Activity:
Leave out the pictures and restate every entry word for word.

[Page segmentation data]
********************
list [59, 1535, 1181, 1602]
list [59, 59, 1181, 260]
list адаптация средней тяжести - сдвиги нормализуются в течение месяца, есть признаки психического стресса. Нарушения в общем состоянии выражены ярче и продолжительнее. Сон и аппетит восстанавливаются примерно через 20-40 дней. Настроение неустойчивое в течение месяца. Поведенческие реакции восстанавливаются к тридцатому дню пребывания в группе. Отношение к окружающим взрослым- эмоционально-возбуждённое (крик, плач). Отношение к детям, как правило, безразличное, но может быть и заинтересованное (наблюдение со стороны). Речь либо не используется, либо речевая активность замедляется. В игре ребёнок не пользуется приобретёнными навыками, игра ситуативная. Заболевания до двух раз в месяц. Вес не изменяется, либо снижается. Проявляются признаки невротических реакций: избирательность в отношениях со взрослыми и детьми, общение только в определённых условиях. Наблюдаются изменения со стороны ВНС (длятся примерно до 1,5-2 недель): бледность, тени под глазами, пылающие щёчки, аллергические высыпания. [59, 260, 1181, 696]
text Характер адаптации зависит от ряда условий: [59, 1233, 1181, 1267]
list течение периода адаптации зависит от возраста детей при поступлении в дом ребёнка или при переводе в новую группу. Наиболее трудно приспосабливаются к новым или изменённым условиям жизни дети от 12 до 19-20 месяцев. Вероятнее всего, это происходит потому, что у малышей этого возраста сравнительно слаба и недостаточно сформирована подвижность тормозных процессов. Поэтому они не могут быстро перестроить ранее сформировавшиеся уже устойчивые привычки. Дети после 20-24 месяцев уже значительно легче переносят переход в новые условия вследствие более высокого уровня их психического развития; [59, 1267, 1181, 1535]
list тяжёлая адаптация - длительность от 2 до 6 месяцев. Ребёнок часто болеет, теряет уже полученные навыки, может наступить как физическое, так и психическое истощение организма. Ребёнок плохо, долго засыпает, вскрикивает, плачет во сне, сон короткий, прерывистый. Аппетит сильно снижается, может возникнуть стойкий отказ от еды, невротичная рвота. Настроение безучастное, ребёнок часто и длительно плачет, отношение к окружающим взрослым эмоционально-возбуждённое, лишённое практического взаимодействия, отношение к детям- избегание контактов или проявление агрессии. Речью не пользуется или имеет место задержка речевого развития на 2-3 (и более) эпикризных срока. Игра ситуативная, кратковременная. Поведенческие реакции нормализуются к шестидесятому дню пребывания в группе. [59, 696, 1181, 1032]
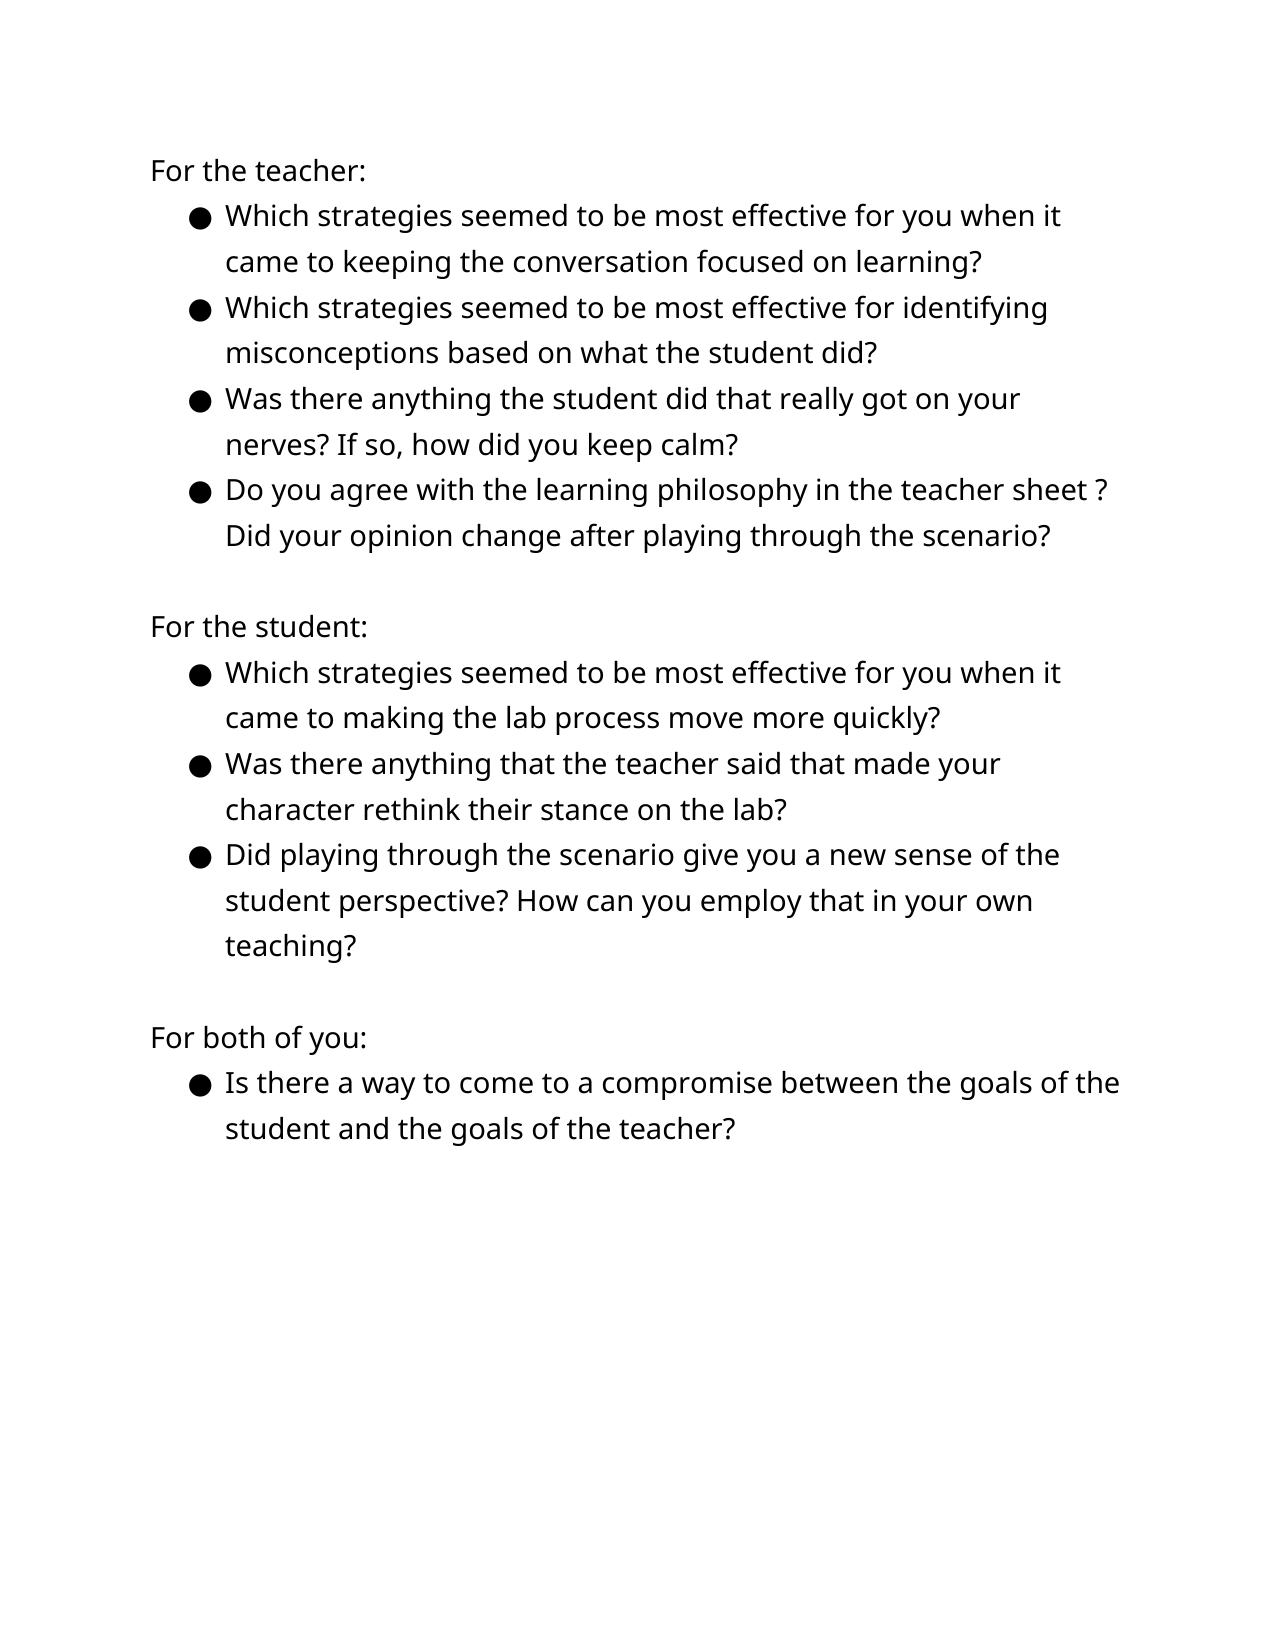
********************
Task answer:
list [59, 1535, 1181, 1602]
list [59, 59, 1181, 260]
list адаптация средней тяжести - сдвиги нормализуются в течение месяца, есть признаки психического стресса. Нарушения в общем состоянии выражены ярче и продолжительнее. Сон и аппетит восстанавливаются примерно через 20-40 дней. Настроение неустойчивое в течение месяца. Поведенческие реакции восстанавливаются к тридцатому дню пребывания в группе. Отношение к окружающим взрослым- эмоционально-возбуждённое (крик, плач). Отношение к детям, как правило, безразличное, но может быть и заинтересованное (наблюдение со стороны). Речь либо не используется, либо речевая активность замедляется. В игре ребёнок не пользуется приобретёнными навыками, игра ситуативная. Заболевания до двух раз в месяц. Вес не изменяется, либо снижается. Проявляются признаки невротических реакций: избирательность в отношениях со взрослыми и детьми, общение только в определённых условиях. Наблюдаются изменения со стороны ВНС (длятся примерно до 1,5-2 недель): бледность, тени под глазами, пылающие щёчки, аллергические высыпания. [59, 260, 1181, 696]
text Характер адаптации зависит от ряда условий: [59, 1233, 1181, 1267]
list течение периода адаптации зависит от возраста детей при поступлении в дом ребёнка или при переводе в новую группу. Наиболее трудно приспосабливаются к новым или изменённым условиям жизни дети от 12 до 19-20 месяцев. Вероятнее всего, это происходит потому, что у малышей этого возраста сравнительно слаба и недостаточно сформирована подвижность тормозных процессов. Поэтому они не могут быстро перестроить ранее сформировавшиеся уже устойчивые привычки. Дети после 20-24 месяцев уже значительно легче переносят переход в новые условия вследствие более высокого уровня их психического развития; [59, 1267, 1181, 1535]
list тяжёлая адаптация - длительность от 2 до 6 месяцев. Ребёнок часто болеет, теряет уже полученные навыки, может наступить как физическое, так и психическое истощение организма. Ребёнок плохо, долго засыпает, вскрикивает, плачет во сне, сон короткий, прерывистый. Аппетит сильно снижается, может возникнуть стойкий отказ от еды, невротичная рвота. Настроение безучастное, ребёнок часто и длительно плачет, отношение к окружающим взрослым эмоционально-возбуждённое, лишённое практического взаимодействия, отношение к детям- избегание контактов или проявление агрессии. Речью не пользуется или имеет место задержка речевого развития на 2-3 (и более) эпикризных срока. Игра ситуативная, кратковременная. Поведенческие реакции нормализуются к шестидесятому дню пребывания в группе. [59, 696, 1181, 1032]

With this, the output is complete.